I organize trips to combine these loves. Group travel, of course, is not the same as solo travel. Both have advantages and disadvantages. I enjoy the challenge of experiential education with groups in cross-cultural situations. This requires the clear communication of priorities, the careful management of itinerary (hands-off is as important as hands-on; knowing the difference is the trick!), instruction in low-impact strategies of engagement, voiced awareness of human rights issues and democratic initiatives, and the redirection of traveler spending to smaller markets that support the local economy.
My work takes place on the campus of Johnson University on a daily basis. Here, I keep office hours, meet with students, drink coffee, and teach my classes.
During the school year I am often available for speaking engagements in the evenings or on the weekends.
Through much of the summer I travel in the area of the Mediterranean Basin.
I write, hike, climb, and scuba dive whenever I can.

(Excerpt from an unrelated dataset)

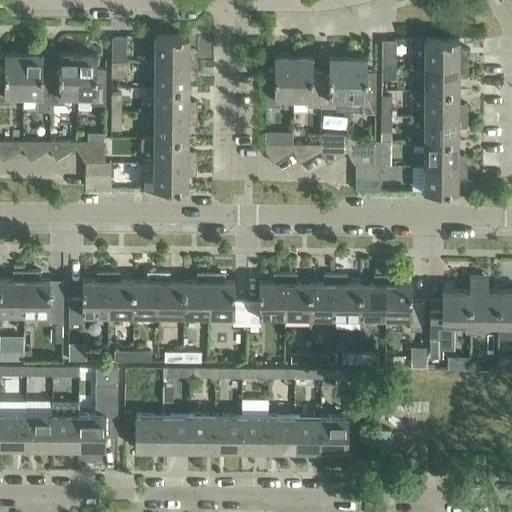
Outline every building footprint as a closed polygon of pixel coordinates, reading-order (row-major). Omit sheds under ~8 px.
[(189,49),(189,35),(156,34),(155,59),(198,60),(198,49),(189,49)] [(126,59),(127,36),(112,36),(112,59),(126,59)] [(459,47),(459,37),(426,37),(425,63),(468,63),(468,48),(470,48),(470,47),(459,47)] [(382,38),(382,62),(396,62),(396,38),(382,38)] [(22,93),(23,51),(5,51),(5,65),(0,65),(0,101),(10,101),(10,92),(22,93)] [(43,51),(23,51),(22,93),(35,93),(35,101),(35,108),(49,108),(50,101),(50,66),(43,66),(43,51)] [(77,93),(77,51),(59,51),(59,66),(50,66),(50,101),(63,101),(63,93),(77,93)] [(105,101),(106,58),(97,58),(97,52),(77,51),(77,93),(78,93),(78,101),(90,101),(105,101)] [(292,96),(293,54),(275,53),(275,68),(266,68),(266,104),(280,104),(280,96),(292,96)] [(313,54),(293,54),(292,96),(306,96),(306,104),(319,104),(319,69),(313,69),(313,54)] [(347,96),(347,54),(329,54),(329,69),(319,69),(319,104),(334,104),(337,108),(346,109),(347,96)] [(367,54),(347,54),(347,96),(346,109),(362,109),(362,111),(375,110),(376,69),(367,69),(367,54)] [(126,75),(126,59),(112,59),(112,75),(126,75)] [(198,72),(198,60),(155,59),(155,86),(189,86),(189,72),(198,72)] [(396,78),(396,62),(382,62),(382,77),(396,78)] [(468,75),(468,63),(425,63),(425,88),(459,88),(459,75),(468,75)] [(188,99),(189,86),(155,86),(155,110),(197,111),(198,99),(188,99)] [(458,102),(459,88),(425,88),(425,113),(467,113),(467,102),(458,102)] [(111,91),(111,110),(121,110),(121,91),(111,91)] [(381,94),(381,112),(390,112),(390,94),(381,94)] [(120,128),(121,110),(111,110),(110,128),(120,128)] [(197,122),(197,111),(155,110),(154,136),(188,136),(188,122),(197,122)] [(390,132),(390,112),(381,112),(381,131),(390,132)] [(467,125),(467,113),(425,113),(425,138),(458,138),(458,125),(467,125)] [(347,150),(347,142),(348,131),(320,131),(320,142),(320,150),(327,162),(347,150)] [(374,142),(361,142),(361,131),(348,131),(347,142),(347,150),(354,162),(356,162),(374,162),(374,142)] [(188,150),(188,136),(154,136),(141,135),(141,148),(154,148),(154,161),(197,161),(197,150),(188,150)] [(23,147),(23,139),(0,138),(0,154),(2,158),(23,147)] [(458,152),(458,138),(425,138),(424,164),(467,164),(467,152),(458,152)] [(50,147),(50,139),(23,139),(23,147),(29,159),(50,147)] [(77,148),(77,139),(50,139),(50,147),(57,159),(77,148)] [(105,139),(77,139),(77,148),(84,159),(86,159),(104,159),(105,139)] [(293,150),(293,142),(266,141),(266,149),(272,161),(293,150)] [(320,150),(320,142),(293,142),(293,150),(300,162),(320,150)] [(111,159),(104,159),(86,159),(86,172),(111,172),(111,159)] [(197,173),(197,161),(154,161),(154,173),(141,173),(141,186),(188,187),(188,173),(197,173)] [(374,163),(374,162),(356,162),(356,175),(381,176),(381,163),(374,163)] [(467,176),(467,164),(424,164),(424,190),(458,190),(458,176),(467,176)] [(111,186),(111,172),(86,172),(86,186),(111,186)] [(381,189),(381,176),(356,175),(356,189),(381,189)] [(0,310),(25,311),(25,268),(13,268),(13,277),(0,277),(0,310)] [(50,296),(50,278),(40,278),(41,268),(25,268),(25,311),(38,311),(38,321),(52,321),(51,339),(63,339),(63,316),(63,296),(50,296)] [(107,312),(108,269),(97,269),(97,278),(82,278),(82,297),(69,296),(69,321),(83,322),(83,312),(107,312)] [(133,312),(133,279),(120,279),(120,269),(108,269),(107,312),(133,312)] [(158,312),(159,270),(147,270),(147,279),(133,279),(133,312),(158,312)] [(184,313),(184,279),(170,279),(170,270),(159,270),(158,312),(184,313)] [(209,313),(210,270),(197,270),(197,279),(184,279),(184,313),(209,313)] [(221,271),(210,270),(209,313),(234,313),(233,323),(247,323),(247,298),(235,298),(235,280),(221,280),(221,271)] [(284,314),(285,271),(274,271),(273,280),(259,280),(259,298),(247,298),(247,323),(260,324),(260,314),(284,314)] [(310,314),(310,281),(297,281),(297,271),(285,271),(284,314),(310,314)] [(335,314),(336,272),(324,272),(324,281),(310,281),(310,314),(335,314)] [(360,315),(361,281),(347,281),(347,272),(336,272),(335,314),(360,315)] [(386,315),(386,272),(374,272),(374,281),(361,281),(360,315),(386,315)] [(397,273),(386,272),(386,315),(410,315),(410,325),(424,325),(425,300),(411,300),(412,282),(397,282),(397,273)] [(498,322),(499,288),(484,288),(484,274),(470,273),(470,288),(471,288),(471,322),(498,322)] [(471,288),(470,288),(443,288),(443,299),(431,299),(430,354),(443,354),(443,345),(454,345),(454,322),(471,322),(471,288)] [(511,288),(499,288),(498,322),(511,322),(511,288)] [(17,348),(0,347),(0,357),(17,358),(17,348)] [(133,359),(133,349),(115,349),(115,359),(133,359)] [(152,349),(133,349),(133,359),(151,359),(152,349)] [(183,359),(184,349),(165,349),(165,359),(183,359)] [(202,350),(184,349),(183,359),(202,360),(202,350)] [(310,361),(310,351),(292,350),(291,360),(310,361)] [(328,351),(310,351),(310,361),(328,361),(328,351)] [(360,361),(360,351),(342,351),(342,361),(360,361)] [(379,351),(360,351),(360,361),(379,361),(379,351)] [(511,368),(511,356),(498,357),(498,369),(511,368)] [(27,373),(27,364),(0,364),(0,373),(27,373)] [(53,373),(53,364),(27,364),(27,373),(53,373)] [(79,374),(80,364),(53,364),(53,373),(79,374)] [(105,434),(117,434),(118,382),(114,382),(114,365),(96,365),(96,411),(79,411),(79,445),(105,446),(105,434)] [(190,375),(190,366),(163,365),(163,375),(190,375)] [(216,375),(216,366),(190,366),(190,375),(216,375)] [(242,375),(242,366),(216,366),(216,375),(242,375)] [(269,376),(269,366),(242,366),(242,375),(269,376)] [(295,376),(295,367),(269,366),(269,376),(295,376)] [(321,376),(322,367),(295,367),(295,376),(321,376)] [(349,376),(349,367),(322,367),(321,376),(321,383),(335,383),(335,376),(349,376)] [(162,446),(162,412),(136,412),(136,409),(124,409),(124,434),(135,434),(135,446),(162,446)] [(0,444),(26,445),(26,411),(0,410),(0,444)] [(52,445),(52,411),(26,411),(26,445),(52,445)] [(79,445),(79,411),(52,411),(52,445),(79,445)] [(188,446),(189,412),(162,412),(162,446),(188,446)] [(215,447),(215,413),(189,412),(188,446),(215,447)] [(241,447),(242,413),(215,413),(215,447),(241,447)] [(268,447),(268,413),(242,413),(241,447),(268,447)] [(295,447),(295,413),(268,413),(268,447),(295,447)] [(321,448),(322,414),(295,413),(295,447),(321,448)] [(348,448),(348,428),(348,414),(322,414),(321,448),(348,448)]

My experience in the archaeological field has been gained primarily in the regions of Israel-Palestine and Jordan. Sites include Khirbet Nisya (Palestine), the Abila Excavations (Jordan), Tel Dan (Israel), Tell Jawa (Jordan), the Madaba Plains Project (Jordan), Khirbet Birzeit Excavations (Palestine), and the Jordan Valley Regional Project (Megiddo East). Roles assumed in two decades of work in these places clude wheelbarrow-man, square supervisor, assistant field supervisor, field supervisor, photography director, architect/surveyor, educational director, and assistant director.